The most casual followers of the Argentine debt saga will be familiar with the Latin term pari passu, or “equal footing” – or, in this case, equal payment to all holders of Argentine bonds, whether or not those holders took part in the country’s two restructuring programmes in 2005 and 2010 following its 2001 default.
Now Russ Dallen of Caracas Capital Markets, a veteran commentator on and broker in Latin America’s most exotic bond markets, has introduced another smattering of Latin to the story: pacta sunt servanda, or “contracts are for keeping”.
That’s what Dallen wrote to investors on Thursday as the basket of defaulted Argentina bonds, bought by Dallen for clients last year when they were trading for 30 something cents on the dollar, rose through the mid 80s to reach a bid price of 90 cents on the dollar.
This from his note:
While Argentina rails and nashes their teeth at the injustice of it all, the US courts in the end are simply enforcing contract law; and like it or not, Argentina wrote bad contracts (or good contracts, depending on which side of the litigation fence you are on).
There are about $3bn worth of untendered Argentine debt – bonds that did not take part in the restructuring – including about $1.3bn held by investors who have sued Argentina in the US (because the bonds were written under US law), led by Paul Singer’s NML Capital.
The defaulted bonds have shot up in value since the US Supreme Court refused on June 16 to overturn previous rulings that ordered Buenos Aires to pay the holdouts according to the contracts on their bonds. They are now, says Dallen, approaching face value.
But what if the contracts really are for keeping?
There are many different instruments in the bundles traded generically as defaulted Argentine debt. In a normal bond market, bonds are traded with interest: a bond that pays interest every six months will rise in price over the course of each six month period in accordance with the amount of due interest accrued. Argentine defaulted bonds are traded without interest, on the assumption that no interest will be paid.
However, if the contracts are enforced as written, that could change dramatically in bond holders’ favour: they would get not only 100 cents on the dollar but also the amount of interest unpaid since the default nearly 13 years ago, which could typically double or triple the bonds’ face value.

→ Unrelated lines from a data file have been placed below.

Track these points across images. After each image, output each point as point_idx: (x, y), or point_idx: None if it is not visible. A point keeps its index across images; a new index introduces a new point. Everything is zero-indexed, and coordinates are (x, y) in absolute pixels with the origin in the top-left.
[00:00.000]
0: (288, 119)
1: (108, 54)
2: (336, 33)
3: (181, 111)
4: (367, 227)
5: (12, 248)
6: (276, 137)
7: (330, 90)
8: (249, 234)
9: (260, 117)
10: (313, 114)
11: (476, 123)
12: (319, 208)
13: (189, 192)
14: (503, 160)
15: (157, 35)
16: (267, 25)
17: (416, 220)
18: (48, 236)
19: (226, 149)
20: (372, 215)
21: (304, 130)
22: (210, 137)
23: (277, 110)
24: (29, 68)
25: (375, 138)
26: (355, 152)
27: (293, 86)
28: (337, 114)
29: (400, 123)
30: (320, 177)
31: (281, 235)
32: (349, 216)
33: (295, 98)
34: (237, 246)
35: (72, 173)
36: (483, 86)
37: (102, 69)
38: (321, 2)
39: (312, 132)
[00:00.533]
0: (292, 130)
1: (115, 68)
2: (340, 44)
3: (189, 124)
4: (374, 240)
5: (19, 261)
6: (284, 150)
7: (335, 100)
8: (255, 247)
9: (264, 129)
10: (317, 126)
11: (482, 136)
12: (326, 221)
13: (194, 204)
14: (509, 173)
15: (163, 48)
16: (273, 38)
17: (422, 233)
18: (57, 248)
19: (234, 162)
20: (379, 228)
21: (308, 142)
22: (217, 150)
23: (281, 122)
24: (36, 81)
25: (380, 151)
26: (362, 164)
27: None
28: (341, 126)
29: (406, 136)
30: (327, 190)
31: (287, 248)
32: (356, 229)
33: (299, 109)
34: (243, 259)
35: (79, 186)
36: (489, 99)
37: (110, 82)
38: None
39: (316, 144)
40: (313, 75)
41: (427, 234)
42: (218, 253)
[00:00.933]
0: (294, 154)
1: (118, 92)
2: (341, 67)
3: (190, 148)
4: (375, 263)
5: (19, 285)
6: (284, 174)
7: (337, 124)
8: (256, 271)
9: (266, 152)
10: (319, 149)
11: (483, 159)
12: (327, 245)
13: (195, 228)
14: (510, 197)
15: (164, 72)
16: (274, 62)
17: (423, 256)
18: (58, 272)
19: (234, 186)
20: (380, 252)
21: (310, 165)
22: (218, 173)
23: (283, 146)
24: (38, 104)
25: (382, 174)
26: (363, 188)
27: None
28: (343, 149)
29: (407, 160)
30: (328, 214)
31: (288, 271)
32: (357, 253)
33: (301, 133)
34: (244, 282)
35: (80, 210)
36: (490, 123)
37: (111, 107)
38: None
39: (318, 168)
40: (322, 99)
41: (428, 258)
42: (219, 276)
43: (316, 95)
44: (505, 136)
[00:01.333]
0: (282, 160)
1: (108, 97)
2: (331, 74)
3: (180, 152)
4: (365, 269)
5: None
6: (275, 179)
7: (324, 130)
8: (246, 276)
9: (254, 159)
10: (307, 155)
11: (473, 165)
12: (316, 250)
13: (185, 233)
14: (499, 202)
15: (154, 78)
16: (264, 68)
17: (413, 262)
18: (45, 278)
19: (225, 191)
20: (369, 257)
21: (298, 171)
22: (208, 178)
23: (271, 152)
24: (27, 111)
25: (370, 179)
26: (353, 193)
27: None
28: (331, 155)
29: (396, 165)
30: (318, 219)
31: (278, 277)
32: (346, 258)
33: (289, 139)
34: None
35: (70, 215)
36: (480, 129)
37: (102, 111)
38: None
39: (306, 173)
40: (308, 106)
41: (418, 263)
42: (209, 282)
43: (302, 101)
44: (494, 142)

Might that happen? It just might. The prospect would certainly tend to push the price of the bonds up rather than down. And it would add to what Dallen says is an extreme mismatch between people now clamouring to buy the bonds and those willing to sell.
“It may well be that Argentina is buying the bonds back,” he says. “It would make sense and it would certainly be the cheapest solution for them, especially if they will have to pay a multiple.”

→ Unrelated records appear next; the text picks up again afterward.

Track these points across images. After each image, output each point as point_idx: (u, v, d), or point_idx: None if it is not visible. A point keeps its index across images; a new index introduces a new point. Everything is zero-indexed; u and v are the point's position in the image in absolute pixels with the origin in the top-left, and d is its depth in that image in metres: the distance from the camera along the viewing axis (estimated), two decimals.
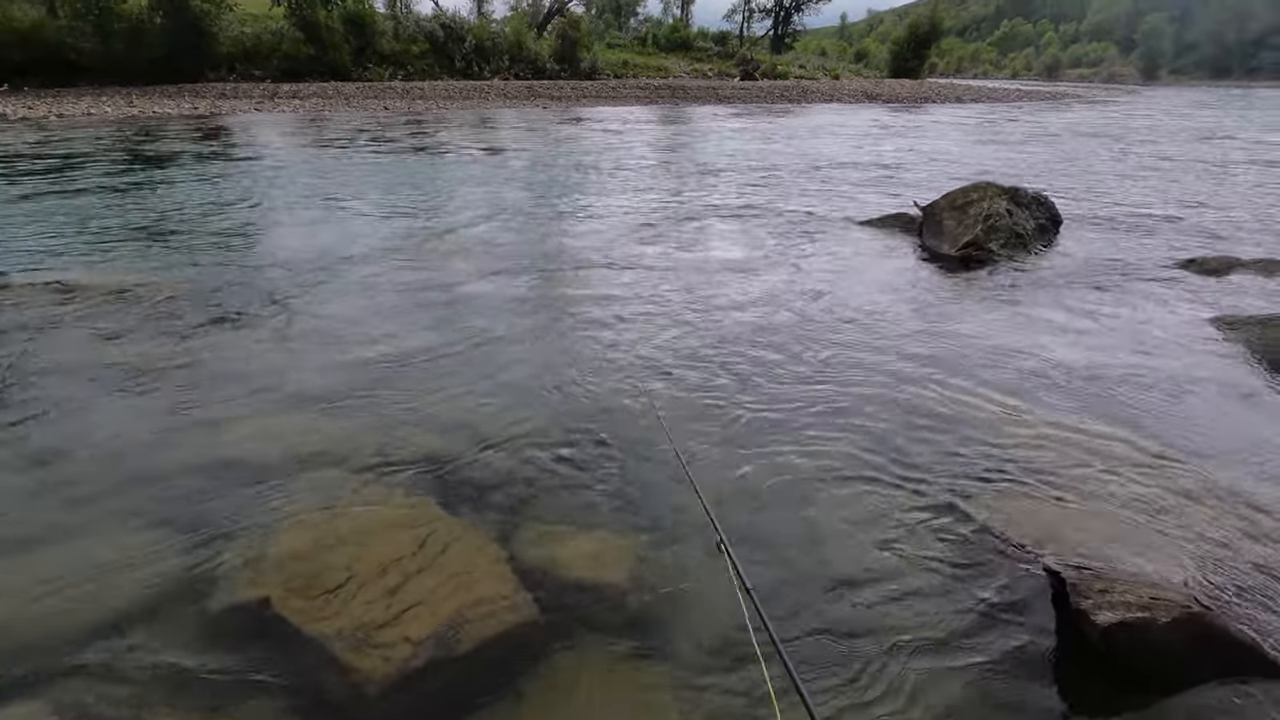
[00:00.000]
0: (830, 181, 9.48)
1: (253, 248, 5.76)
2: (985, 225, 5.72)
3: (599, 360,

Argentina’s best course of action now would appear to be to negotiate in good faithwith the holdouts. It may well be able to settle for less than the full amount in the bonds’ contracts. Says Dallen, who got his law degrees from Christchurch College Oxford and Nottingham University in the UK and Columbia Law School in the US: “The first thing they teach you on both sides of the Atlantic is pacta sunt servanda. Then they teach you how to get out of it.”